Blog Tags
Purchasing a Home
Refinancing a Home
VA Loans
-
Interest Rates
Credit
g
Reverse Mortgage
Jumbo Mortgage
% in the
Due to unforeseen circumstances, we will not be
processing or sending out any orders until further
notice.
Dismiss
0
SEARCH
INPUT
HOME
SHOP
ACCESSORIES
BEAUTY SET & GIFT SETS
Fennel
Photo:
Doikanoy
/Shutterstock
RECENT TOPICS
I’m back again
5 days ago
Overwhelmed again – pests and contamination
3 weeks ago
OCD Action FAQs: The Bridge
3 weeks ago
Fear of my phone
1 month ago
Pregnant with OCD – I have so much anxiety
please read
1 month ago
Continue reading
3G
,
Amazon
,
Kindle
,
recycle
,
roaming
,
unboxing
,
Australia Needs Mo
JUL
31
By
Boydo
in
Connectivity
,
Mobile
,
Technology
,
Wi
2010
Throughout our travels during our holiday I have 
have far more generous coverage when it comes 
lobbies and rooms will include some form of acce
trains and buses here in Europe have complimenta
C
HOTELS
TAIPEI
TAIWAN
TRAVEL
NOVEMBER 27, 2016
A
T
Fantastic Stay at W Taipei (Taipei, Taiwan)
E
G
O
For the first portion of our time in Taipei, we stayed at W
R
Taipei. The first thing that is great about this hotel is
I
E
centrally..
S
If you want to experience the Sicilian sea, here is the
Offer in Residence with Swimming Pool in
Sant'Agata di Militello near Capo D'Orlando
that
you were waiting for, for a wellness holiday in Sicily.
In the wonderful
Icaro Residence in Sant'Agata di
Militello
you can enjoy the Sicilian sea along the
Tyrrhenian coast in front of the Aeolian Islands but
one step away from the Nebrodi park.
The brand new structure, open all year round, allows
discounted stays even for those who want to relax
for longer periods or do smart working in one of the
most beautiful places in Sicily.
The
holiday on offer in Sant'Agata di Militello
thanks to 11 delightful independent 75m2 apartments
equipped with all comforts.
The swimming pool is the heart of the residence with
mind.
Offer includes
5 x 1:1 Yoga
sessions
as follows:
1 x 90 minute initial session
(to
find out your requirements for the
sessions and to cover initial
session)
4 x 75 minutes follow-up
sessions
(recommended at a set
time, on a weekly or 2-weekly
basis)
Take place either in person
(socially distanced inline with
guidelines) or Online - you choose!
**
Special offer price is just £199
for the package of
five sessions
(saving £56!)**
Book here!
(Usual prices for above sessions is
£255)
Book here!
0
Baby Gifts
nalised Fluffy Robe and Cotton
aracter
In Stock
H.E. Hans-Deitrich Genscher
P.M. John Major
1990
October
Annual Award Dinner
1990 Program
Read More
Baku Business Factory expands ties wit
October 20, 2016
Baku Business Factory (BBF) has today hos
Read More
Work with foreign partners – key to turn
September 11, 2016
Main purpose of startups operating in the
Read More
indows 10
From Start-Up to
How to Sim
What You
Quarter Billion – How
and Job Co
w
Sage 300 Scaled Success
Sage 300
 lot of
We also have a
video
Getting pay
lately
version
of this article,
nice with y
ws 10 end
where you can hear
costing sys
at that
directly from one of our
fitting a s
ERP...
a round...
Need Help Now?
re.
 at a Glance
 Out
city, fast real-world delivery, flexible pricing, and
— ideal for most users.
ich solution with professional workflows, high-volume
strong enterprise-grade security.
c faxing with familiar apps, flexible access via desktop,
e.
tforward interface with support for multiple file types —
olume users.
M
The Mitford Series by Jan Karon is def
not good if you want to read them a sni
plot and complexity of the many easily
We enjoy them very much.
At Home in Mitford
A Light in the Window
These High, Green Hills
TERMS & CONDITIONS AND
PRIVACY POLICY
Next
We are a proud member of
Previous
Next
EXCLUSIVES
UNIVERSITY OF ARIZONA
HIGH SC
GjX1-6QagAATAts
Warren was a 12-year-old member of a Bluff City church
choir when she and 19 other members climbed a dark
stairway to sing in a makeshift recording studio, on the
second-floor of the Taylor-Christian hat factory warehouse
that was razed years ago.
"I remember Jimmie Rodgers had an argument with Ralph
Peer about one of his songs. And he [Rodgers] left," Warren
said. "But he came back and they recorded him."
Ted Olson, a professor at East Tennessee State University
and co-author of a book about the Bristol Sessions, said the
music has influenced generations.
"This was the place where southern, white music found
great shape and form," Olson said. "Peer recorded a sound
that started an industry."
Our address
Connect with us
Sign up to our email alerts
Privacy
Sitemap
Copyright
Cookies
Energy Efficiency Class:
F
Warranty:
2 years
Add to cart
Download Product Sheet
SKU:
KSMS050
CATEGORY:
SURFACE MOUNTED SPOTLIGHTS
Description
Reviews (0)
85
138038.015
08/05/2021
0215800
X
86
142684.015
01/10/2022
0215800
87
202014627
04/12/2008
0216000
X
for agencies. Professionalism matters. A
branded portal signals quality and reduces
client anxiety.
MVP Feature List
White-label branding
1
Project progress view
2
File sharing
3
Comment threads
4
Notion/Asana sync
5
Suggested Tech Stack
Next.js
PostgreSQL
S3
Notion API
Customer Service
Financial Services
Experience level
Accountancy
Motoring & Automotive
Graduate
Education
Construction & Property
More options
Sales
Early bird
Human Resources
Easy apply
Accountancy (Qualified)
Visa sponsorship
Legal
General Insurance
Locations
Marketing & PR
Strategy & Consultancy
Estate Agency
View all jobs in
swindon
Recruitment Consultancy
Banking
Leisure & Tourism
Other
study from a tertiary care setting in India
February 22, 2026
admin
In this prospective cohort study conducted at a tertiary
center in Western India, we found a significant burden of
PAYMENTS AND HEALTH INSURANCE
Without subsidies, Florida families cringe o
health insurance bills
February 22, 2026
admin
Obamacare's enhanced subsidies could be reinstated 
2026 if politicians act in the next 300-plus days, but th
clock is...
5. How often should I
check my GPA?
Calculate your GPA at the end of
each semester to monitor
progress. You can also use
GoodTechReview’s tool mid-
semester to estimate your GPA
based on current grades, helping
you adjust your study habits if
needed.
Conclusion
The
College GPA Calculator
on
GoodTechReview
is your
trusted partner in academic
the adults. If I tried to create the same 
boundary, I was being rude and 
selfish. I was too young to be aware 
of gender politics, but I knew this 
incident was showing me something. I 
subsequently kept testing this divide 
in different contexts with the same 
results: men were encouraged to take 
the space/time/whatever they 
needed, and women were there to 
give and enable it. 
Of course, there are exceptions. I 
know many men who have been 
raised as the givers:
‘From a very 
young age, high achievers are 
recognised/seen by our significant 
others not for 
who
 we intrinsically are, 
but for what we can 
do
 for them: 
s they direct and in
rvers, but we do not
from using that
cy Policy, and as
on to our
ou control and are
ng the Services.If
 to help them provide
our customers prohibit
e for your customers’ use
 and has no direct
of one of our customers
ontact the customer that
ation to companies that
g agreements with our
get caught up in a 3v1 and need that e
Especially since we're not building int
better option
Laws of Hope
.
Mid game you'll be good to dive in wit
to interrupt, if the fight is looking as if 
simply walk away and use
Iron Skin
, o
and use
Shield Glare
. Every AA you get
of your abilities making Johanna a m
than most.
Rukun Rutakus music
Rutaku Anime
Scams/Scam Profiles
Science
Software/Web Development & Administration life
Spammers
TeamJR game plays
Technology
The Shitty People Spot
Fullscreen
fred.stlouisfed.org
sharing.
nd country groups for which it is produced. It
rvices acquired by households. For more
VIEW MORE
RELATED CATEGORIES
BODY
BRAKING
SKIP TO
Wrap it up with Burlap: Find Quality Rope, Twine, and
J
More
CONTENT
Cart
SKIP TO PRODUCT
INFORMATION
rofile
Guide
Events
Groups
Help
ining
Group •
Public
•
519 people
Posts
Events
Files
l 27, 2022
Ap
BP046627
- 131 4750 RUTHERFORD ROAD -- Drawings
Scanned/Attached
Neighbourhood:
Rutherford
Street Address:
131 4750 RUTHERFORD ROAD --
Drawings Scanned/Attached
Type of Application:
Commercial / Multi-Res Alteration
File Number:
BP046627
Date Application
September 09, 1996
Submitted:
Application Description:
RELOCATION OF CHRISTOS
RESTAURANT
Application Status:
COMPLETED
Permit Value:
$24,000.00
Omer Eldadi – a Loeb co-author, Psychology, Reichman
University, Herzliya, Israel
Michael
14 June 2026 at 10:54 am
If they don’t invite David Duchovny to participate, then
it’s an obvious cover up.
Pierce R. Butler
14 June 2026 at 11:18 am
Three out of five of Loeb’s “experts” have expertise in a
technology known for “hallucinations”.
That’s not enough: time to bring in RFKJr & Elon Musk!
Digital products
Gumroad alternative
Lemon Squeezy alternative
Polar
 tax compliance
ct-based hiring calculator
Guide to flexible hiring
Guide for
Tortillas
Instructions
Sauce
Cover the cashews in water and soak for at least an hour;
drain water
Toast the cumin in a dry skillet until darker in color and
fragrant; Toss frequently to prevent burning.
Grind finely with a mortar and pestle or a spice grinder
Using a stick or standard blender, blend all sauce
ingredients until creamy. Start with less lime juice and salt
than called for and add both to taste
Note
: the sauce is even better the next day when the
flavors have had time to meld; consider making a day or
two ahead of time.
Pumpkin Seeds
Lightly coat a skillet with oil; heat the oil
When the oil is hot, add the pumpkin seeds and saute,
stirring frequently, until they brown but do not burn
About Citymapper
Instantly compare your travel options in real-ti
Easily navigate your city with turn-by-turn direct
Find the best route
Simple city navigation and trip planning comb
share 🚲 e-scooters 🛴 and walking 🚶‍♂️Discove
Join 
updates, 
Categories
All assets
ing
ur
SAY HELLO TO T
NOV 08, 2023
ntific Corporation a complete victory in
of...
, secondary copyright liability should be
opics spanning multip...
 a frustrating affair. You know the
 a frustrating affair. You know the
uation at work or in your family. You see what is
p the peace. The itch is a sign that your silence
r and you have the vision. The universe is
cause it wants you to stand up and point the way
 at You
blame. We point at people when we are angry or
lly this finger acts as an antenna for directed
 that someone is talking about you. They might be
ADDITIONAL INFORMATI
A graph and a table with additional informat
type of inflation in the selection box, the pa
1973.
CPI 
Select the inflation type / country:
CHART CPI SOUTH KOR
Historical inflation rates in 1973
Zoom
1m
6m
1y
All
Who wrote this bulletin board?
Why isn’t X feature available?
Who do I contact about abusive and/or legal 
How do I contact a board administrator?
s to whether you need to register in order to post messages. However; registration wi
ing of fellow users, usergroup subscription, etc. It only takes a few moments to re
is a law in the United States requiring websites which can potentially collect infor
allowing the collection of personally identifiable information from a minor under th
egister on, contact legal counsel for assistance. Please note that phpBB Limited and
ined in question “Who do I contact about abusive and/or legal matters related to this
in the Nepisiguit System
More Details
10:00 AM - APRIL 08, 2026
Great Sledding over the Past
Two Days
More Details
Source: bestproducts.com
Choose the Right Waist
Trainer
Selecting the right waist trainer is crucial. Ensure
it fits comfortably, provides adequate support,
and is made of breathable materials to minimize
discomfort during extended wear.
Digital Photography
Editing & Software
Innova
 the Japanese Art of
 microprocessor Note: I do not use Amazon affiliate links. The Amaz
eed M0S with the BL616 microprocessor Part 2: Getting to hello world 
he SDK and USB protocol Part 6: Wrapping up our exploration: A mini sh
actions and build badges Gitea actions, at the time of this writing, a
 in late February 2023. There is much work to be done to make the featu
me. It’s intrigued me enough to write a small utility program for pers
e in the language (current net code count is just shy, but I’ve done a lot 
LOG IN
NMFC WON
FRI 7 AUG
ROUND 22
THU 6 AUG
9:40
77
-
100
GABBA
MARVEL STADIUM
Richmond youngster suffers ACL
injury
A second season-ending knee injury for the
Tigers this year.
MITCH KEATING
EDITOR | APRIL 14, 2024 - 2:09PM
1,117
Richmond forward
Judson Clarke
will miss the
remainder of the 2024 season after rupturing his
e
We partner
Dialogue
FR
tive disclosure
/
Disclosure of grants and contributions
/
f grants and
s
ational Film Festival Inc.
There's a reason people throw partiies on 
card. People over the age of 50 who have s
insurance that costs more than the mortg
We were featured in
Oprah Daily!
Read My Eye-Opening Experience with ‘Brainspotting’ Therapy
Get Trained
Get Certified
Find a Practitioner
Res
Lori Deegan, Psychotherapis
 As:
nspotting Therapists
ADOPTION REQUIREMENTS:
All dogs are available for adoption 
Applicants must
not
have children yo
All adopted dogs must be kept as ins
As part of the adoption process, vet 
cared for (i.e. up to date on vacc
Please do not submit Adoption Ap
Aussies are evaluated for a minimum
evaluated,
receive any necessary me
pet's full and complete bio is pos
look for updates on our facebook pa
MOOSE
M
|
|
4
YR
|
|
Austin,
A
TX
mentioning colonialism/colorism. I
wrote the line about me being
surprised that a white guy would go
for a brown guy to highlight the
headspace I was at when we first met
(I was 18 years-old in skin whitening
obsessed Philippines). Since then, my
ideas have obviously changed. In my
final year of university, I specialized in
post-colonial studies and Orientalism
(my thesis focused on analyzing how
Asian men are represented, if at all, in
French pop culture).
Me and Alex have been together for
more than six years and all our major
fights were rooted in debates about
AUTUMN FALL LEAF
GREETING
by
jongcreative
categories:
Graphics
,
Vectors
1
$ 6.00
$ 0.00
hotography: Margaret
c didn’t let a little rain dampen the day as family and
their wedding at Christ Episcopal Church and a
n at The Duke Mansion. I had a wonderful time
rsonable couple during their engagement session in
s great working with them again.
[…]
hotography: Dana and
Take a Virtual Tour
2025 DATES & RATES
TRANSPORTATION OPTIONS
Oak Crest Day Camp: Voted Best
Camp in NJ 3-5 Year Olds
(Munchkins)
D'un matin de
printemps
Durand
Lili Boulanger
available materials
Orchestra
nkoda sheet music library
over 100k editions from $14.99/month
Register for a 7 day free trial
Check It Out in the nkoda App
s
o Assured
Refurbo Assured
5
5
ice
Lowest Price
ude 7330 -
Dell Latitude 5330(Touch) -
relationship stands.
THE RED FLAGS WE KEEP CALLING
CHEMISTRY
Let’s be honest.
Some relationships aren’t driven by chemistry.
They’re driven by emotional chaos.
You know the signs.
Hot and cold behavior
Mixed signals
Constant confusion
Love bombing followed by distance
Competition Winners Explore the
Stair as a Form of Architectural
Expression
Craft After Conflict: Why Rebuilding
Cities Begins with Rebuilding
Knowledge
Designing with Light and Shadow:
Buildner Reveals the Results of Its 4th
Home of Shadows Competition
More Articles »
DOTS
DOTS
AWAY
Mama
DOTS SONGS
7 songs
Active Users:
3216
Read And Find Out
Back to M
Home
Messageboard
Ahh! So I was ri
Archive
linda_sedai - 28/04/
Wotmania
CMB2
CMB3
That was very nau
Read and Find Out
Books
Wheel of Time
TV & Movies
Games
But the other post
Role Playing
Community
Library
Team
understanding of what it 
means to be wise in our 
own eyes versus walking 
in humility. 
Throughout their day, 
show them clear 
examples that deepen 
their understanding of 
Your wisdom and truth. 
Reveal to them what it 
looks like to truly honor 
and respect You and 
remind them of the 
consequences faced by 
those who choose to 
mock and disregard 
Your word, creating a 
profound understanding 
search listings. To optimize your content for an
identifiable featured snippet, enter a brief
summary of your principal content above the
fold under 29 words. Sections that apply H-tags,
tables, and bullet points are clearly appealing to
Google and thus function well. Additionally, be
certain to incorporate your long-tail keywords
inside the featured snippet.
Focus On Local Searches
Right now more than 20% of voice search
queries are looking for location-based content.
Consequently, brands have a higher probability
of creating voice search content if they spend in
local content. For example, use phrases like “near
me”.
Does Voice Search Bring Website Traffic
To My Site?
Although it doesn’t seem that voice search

******************************

JOB:
Please output the lines of the records as a JSON list of strings, one string per line, leaving out blank lines. Cover only the part that opens with the first line of the records and closes with the line containing "one step away from the Nebrodi park.", both included.

EXPECTED ANSWER:
[
  "Blog Tags",
  "Purchasing a Home",
  "Refinancing a Home",
  "VA Loans",
  "-",
  "Interest Rates",
  "Credit",
  "g",
  "Reverse Mortgage",
  "Jumbo Mortgage",
  "% in the",
  "Due to unforeseen circumstances, we will not be",
  "processing or sending out any orders until further",
  "notice.",
  "Dismiss",
  "0",
  "SEARCH",
  "INPUT",
  "HOME",
  "SHOP",
  "ACCESSORIES",
  "BEAUTY SET & GIFT SETS",
  "Fennel",
  "Photo:",
  "Doikanoy",
  "/Shutterstock",
  "RECENT TOPICS",
  "I’m back again",
  "5 days ago",
  "Overwhelmed again – pests and contamination",
  "3 weeks ago",
  "OCD Action FAQs: The Bridge",
  "3 weeks ago",
  "Fear of my phone",
  "1 month ago",
  "Pregnant with OCD – I have so much anxiety",
  "please read",
  "1 month ago",
  "Continue reading",
  "3G",
  ",",
  "Amazon",
  ",",
  "Kindle",
  ",",
  "recycle",
  ",",
  "roaming",
  ",",
  "unboxing",
  ",",
  "Australia Needs Mo",
  "JUL",
  "31",
  "By",
  "Boydo",
  "in",
  "Connectivity",
  ",",
  "Mobile",
  ",",
  "Technology",
  ",",
  "Wi",
  "2010",
  "Throughout our travels during our holiday I have ",
  "have far more generous coverage when it comes ",
  "lobbies and rooms will include some form of acce",
  "trains and buses here in Europe have complimenta",
  "C",
  "HOTELS",
  "TAIPEI",
  "TAIWAN",
  "TRAVEL",
  "NOVEMBER 27, 2016",
  "A",
  "T",
  "Fantastic Stay at W Taipei (Taipei, Taiwan)",
  "E",
  "G",
  "O",
  "For the first portion of our time in Taipei, we stayed at W",
  "R",
  "Taipei. The first thing that is great about this hotel is",
  "I",
  "E",
  "centrally..",
  "S",
  "If you want to experience the Sicilian sea, here is the",
  "Offer in Residence with Swimming Pool in",
  "Sant'Agata di Militello near Capo D'Orlando",
  "that",
  "you were waiting for, for a wellness holiday in Sicily.",
  "In the wonderful",
  "Icaro Residence in Sant'Agata di",
  "Militello",
  "you can enjoy the Sicilian sea along the",
  "Tyrrhenian coast in front of the Aeolian Islands but",
  "one step away from the Nebrodi park."
]